Noteholders gain additional legal protection from the fact that PEMEX's principal North American customers have agreed irrevocably to make all payments for Maya crude purchased from the PEMEX entities directly to a U.S. collection account. In addition, the PEMEX entities have submitted to the jurisdiction of U.S. courts and have waived immunity from legal actions with respect to the notes which they might have as companies that are directly or indirectly wholly-owned by the Mexican government.

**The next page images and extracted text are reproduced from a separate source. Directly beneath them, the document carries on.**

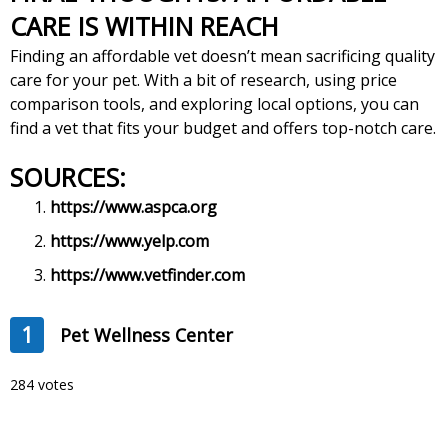
CARE IS WITHIN REACH
Finding an affordable vet doesn’t mean sacrificing quality
care for your pet. With a bit of research, using price
comparison tools, and exploring local options, you can
find a vet that fits your budget and offers top-notch care.
SOURCES:
https://www.aspca.org
https://www.yelp.com
https://www.vetfinder.com
1
Pet Wellness Center
284 votes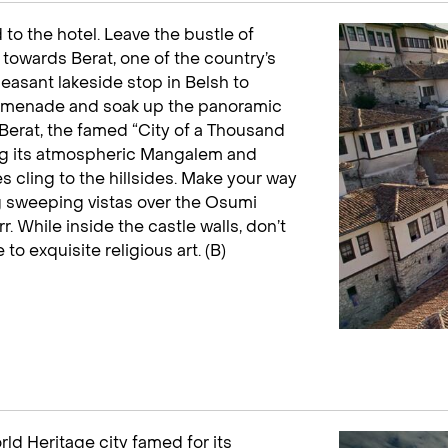
d to the hotel. Leave the bustle of
 towards Berat, one of the country’s
leasant lakeside stop in Belsh to
romenade and soak up the panoramic
 Berat, the famed “City of a Thousand
ng its atmospheric Mangalem and
 cling to the hillsides. Make your way
ing sweeping vistas over the Osumi
 While inside the castle walls, don’t
 exquisite religious art. (B)
ld Heritage city famed for its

Moody's believes that the Baa1 rating assigned to Pemex Finance's uninsured notes are also supported by PEMEX's fundamental credit quality, absent the cross-border transfer risk implicit in PEMEX's Ba1 long-term, foreign currency debt rating (currently on review for possible upgrade). PEMEX's credit quality continues to be supported by its sizable hydrocarbon reserve base, its importance to the Mexican economy, its monopoly powers within the Mexican petroleum industry, and its position as a leading exporter of crude oil to the United States. As the largest company in Mexico, PEMEX also accounts for more than one-third of the federal government's annual revenues and generates significant foreign exchange from crude oil exports. However, according to Alexandra Parker, a vice president in Moody's Oil & Gas group, Pemex's role as an agency of the Mexican government, its high tax burden, and its relatively low operating efficiency are weaknesses that must also be considered when assessing PEMEX's fundamental credit quality.

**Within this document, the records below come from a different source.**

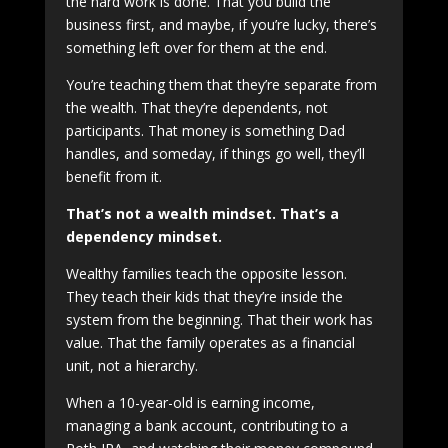
the hard work is done. That you build the
business first, and maybe, if you’re lucky, there’s
something left over for them at the end.
You’re teaching them that they’re separate from
the wealth. That they’re dependents, not
participants. That money is something Dad
handles, and someday, if things go well, they’ll
benefit from it.
That’s not a wealth mindset. That’s a
dependency mindset.
Wealthy families teach the opposite lesson.
They teach their kids that they’re inside the
system from the beginning. That their work has
value. That the family operates as a financial
unit, not a hierarchy.
When a 10-year-old is earning income,
managing a bank account, contributing to a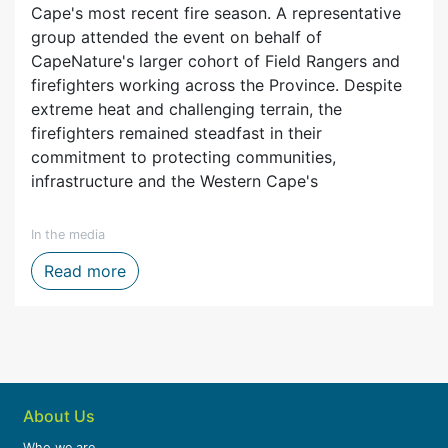
Cape's most recent fire season. A representative
group attended the event on behalf of
CapeNature's larger cohort of Field Rangers and
firefighters working across the Province. Despite
extreme heat and challenging terrain, the
firefighters remained steadfast in their
commitment to protecting communities,
infrastructure and the Western Cape's
In the media
ytelling, Film and Digital Media
Firefighters honoured after one of the We
Read more
About Us
Who we are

PEMEX's earnings and cash flow are highly dependent on the level of international oil prices, on the value of the Mexican peso relative to the dollar, and on the company's hydrocarbon production and export volumes. During 1999, oil prices increased dramatically and the peso appreciated against the U.S. dollar, which had a favorable impact on PEMEX's pre-tax operating results. The company's crude oil production declined due to Mexico's decision to cut its oil exports along with OPEC, but the effects of the production and export volume declines were more than offset by the significant rise in international oil prices.

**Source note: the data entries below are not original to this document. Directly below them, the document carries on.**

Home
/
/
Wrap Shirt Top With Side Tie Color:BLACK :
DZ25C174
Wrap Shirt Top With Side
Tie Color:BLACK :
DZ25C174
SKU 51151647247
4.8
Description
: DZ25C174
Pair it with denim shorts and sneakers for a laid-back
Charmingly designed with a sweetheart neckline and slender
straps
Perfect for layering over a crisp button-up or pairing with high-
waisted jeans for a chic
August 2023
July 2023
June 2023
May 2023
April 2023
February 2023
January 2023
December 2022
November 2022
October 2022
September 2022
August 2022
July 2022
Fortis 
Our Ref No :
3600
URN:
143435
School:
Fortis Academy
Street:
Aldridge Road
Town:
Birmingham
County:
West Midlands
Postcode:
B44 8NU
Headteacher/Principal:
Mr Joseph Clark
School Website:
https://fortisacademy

Despite government-imposed budgetary constraints in effect during 1999, PEMEX was able to increase its capital spending on large, off-budget infrastructure projects, and the bulk of these were exploration and production-related. On the other hand, off-budget project-related financings, including the Pemex Finance note issuances, have increased PEMEX's off-balance-sheet obligations, which Moody's includes in its analysis of the company's credit quality. Until PEMEX's infrastructure projects begin to generate incremental cash flow, the company's financial leverage will remain higher than in previous years. However, Moody's also believes that PEMEX's increased financial risk will not likely affect the company's ability and willingness to produce and to export Maya crude oil. Moreover, proceeds from the Pemex Finance program will be used to enhance production in the offshore Cantarell region, which presently accounts for over 75% of Mexico's heavy crude production.